The Boom
Oil and gas is about economics. When prices go up and stay up, exploration, drilling and production expand. When prices crash, wells are mothballed and exploration plans shelved.
In the summer of 2008, natural gas hit a record price of more than $13 per thousand cubic feet. The high prices, along with technological advances and rebranding of natural gas as a “clean” fossil fuel, spurred a race to exploit unconventional gas sources throughout the United States. (Clean is relative; for the same energy yield, natural gas produces 70 percent of the carbon emissions of oil.)
It’s long been known that shale rock formations contain vast amounts of natural gas, but they were impossible to exploit until the development of advanced methods of hydraulic fracturing. Halliburton invented the process of “fracking” about 60 years ago. The current method uses high-pressure streams of water mixed with chemicals and sand to fracture the shale, releasing the natural gas.
About a decade ago, drilling boomed in the Barnett shale in Texas, aided by “slick-water fracs,” horizontal drilling and advanced imaging of reserves. Since then, shale fracking has spread to Colorado, Wyoming, Arkansas, Pennsylvania and New York’s doorstep, with thousands of wells in play.
Estimates on recoverable shale reserves vary wildly, but the federal government puts it at 742 trillion cubic feet, enough to supply U.S. natural gas needs for more than 30 years at the current rate of consumption.
The boom in U.S. shale drilling is spreading, “raising hopes of a huge expansion in global reserves,” according to the New York Times. “Italian and Norwegian oil engineers and geologists have arrived in Texas, Oklahoma and Pennsylvania to learn how to extract gas from layers of a black rock called shale. Companies are leasing huge tracts of land across Europe for exploration. And oil executives are gathering rocks and scrutinizing Asian and North African geological maps in search of other fields.”
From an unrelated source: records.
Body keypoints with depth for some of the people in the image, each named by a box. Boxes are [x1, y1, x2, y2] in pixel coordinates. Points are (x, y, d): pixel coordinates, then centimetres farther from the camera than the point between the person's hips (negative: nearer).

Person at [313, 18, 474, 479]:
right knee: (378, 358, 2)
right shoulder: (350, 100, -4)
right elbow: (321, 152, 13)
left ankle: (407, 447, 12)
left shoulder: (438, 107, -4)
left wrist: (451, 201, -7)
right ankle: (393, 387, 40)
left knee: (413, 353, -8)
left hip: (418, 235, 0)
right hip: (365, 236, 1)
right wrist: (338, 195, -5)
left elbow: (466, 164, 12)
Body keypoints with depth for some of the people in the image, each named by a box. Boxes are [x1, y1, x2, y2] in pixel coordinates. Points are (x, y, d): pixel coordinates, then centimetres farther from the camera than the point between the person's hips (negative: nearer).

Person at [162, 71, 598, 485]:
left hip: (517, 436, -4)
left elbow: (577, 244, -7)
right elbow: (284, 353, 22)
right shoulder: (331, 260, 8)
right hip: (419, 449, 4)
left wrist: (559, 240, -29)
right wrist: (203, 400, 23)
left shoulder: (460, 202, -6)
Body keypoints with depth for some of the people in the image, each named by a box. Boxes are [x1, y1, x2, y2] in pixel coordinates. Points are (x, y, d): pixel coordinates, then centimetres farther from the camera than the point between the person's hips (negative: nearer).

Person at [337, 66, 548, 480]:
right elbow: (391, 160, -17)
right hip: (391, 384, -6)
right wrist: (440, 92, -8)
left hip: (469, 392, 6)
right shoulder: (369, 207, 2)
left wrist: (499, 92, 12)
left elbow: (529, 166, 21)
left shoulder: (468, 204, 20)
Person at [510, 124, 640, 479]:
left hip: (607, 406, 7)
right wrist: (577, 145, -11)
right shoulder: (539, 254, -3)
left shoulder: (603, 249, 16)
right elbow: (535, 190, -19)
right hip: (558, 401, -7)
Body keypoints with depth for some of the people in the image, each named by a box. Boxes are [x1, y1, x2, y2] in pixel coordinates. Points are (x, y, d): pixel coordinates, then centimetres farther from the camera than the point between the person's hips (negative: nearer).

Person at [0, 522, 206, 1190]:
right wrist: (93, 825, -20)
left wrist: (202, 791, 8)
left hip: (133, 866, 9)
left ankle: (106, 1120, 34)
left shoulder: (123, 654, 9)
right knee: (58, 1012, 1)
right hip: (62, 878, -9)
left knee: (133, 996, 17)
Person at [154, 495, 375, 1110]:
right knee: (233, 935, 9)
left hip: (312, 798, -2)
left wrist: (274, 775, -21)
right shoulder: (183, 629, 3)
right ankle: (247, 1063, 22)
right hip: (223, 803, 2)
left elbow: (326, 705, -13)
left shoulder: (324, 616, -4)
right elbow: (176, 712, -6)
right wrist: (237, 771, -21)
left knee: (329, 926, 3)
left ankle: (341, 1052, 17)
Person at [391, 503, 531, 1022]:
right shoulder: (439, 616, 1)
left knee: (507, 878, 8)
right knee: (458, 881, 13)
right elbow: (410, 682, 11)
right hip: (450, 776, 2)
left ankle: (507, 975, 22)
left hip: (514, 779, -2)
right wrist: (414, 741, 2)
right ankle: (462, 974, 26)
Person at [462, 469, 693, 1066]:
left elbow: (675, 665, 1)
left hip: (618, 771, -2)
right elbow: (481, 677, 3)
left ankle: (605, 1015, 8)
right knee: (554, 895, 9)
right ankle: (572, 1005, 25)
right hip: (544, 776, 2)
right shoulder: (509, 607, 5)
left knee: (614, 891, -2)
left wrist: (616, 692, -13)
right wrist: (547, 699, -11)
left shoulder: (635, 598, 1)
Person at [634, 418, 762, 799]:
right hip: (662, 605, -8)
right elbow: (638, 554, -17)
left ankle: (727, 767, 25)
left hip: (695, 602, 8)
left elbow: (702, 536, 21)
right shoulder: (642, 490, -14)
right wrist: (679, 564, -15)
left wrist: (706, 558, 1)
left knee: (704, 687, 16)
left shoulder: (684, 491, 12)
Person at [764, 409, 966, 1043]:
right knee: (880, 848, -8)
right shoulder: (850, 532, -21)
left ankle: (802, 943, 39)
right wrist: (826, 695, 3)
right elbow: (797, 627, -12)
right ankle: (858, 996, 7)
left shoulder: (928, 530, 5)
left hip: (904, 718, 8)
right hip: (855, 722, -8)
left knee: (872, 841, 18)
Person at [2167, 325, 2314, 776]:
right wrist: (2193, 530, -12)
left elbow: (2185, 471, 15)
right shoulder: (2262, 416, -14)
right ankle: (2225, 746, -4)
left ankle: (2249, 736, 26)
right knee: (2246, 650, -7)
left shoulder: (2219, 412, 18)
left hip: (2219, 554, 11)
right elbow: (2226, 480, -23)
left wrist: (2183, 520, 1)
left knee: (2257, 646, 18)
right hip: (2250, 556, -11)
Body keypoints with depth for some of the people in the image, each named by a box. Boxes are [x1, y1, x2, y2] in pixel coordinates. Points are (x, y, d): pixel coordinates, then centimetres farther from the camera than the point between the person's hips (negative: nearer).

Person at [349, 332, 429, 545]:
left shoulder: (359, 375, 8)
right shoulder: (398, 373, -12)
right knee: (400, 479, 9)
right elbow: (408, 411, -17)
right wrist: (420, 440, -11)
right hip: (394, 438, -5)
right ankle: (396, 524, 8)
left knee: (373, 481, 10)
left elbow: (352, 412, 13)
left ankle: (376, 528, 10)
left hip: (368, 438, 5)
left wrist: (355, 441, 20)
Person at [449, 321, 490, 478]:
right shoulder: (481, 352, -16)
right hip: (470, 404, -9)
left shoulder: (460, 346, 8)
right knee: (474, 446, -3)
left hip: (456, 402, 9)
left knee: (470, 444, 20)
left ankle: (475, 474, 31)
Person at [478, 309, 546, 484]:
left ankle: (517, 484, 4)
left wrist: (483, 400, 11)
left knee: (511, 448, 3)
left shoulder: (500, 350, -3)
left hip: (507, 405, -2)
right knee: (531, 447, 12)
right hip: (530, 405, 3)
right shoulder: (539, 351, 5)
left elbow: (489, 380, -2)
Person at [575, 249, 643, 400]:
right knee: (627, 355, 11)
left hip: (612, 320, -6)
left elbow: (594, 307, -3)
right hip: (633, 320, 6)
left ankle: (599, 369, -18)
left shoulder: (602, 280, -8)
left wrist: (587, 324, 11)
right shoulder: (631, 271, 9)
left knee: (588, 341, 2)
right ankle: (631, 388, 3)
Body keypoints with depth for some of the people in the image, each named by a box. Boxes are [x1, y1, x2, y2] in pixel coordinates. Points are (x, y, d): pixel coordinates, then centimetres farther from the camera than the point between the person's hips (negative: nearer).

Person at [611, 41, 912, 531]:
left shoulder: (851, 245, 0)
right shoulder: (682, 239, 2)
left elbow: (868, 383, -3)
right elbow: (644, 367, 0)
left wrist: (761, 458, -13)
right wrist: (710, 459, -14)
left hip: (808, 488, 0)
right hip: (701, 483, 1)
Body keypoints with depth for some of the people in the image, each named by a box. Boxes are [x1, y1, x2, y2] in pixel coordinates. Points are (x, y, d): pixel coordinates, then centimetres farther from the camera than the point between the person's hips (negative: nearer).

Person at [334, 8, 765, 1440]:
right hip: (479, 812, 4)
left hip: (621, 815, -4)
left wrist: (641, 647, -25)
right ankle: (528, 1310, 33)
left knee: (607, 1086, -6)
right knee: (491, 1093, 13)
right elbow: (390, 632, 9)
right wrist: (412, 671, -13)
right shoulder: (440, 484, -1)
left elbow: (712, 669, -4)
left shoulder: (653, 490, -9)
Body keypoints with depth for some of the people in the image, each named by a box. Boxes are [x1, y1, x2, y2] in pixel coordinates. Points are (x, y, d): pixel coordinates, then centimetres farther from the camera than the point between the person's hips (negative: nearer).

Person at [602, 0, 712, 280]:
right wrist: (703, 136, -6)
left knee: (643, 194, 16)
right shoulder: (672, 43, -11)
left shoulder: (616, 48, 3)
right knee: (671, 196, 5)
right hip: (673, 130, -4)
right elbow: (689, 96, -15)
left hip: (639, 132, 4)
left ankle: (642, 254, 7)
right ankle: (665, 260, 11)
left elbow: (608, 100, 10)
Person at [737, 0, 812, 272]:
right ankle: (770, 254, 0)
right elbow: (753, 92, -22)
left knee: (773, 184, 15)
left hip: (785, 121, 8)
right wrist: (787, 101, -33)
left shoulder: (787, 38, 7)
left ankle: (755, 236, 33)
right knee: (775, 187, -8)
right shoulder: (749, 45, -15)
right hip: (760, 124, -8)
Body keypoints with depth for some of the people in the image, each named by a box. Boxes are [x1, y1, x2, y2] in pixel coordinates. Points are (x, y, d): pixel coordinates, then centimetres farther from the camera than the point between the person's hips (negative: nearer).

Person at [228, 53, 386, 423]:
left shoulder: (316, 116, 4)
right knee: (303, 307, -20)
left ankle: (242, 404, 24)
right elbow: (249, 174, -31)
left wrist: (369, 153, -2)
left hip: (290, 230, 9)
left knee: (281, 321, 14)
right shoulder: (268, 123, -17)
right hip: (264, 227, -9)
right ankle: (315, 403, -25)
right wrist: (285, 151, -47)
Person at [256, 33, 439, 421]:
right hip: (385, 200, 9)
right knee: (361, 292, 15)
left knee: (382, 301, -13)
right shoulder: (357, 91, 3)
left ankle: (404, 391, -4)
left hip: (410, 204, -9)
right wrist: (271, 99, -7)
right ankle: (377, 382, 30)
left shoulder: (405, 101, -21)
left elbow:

In New York State, no horizontal wells have been drilled in the Marcellus or Utica shale, though these formations have been tapped in Pennsylvania and Canada. (Horizontal wells access more of the formation, allowing for greater recovery rates of natural gas, but this makes them more likely to contaminate water supplies.)
Tapping these huge reserves helped push natural gas prices down to less than $3 per thousand cubic feet earlier this year. Because of the high production costs of shale plays, some energy analysts say a price of $7 to $8 is needed to turn a profit.
But the price crash hasn’t stopped the gas rush. While the severe recession has reduced consumption, it has made many rural residents look to the gas companies for jobs and royalties to stimulate moribund regional economies.
Companies such as Hess Corp., Chesapeake Energy, Fortuna Energy and XTO Energy are offering hundreds of millions of dollars to lease land in New York State. In one instance, Fortuna Energy offered some landowners in New York State $500 an acre now with an additional $5,000 if the state approve drilling. It was a naked attempt to organize a small, but vocal constituency for unfettered drilling.
Local governments are getting in on the act. Broome County, which includes the city of Binghamton, has included in its last two annual budgets $5 million in revenue from leasing 2,100 acres of land for drilling although it has not actually signed any deals.
Yet a number of costs are deliberately excluded: the environment and public health.
Also excluded is proper regulation and oversight, because this might cut into company profits.
New York’s Department of Environmental Conservation notes the entire state is a watershed. Protecting the city’s water supply would only save two of 14 watersheds, leaving vulnerable watersheds that drain into the Great Lakes, St. Lawrence Waterway, Delaware River and Chesapeake Bay.
Additionally, the ProPublica investigative reporting website revealed that in shale drilling in Wyoming, the fracking fluid traveled up to 28 miles underground, contaminating 40 percent of the water wells examined.
Because state and local agencies in charge of overseeing and regulating gas drilling are understaffed and lack resources, companies have plenty of incentives to skirt regulations. Even in the rare instances when they are caught and held liable, fines are just another cost of doing business.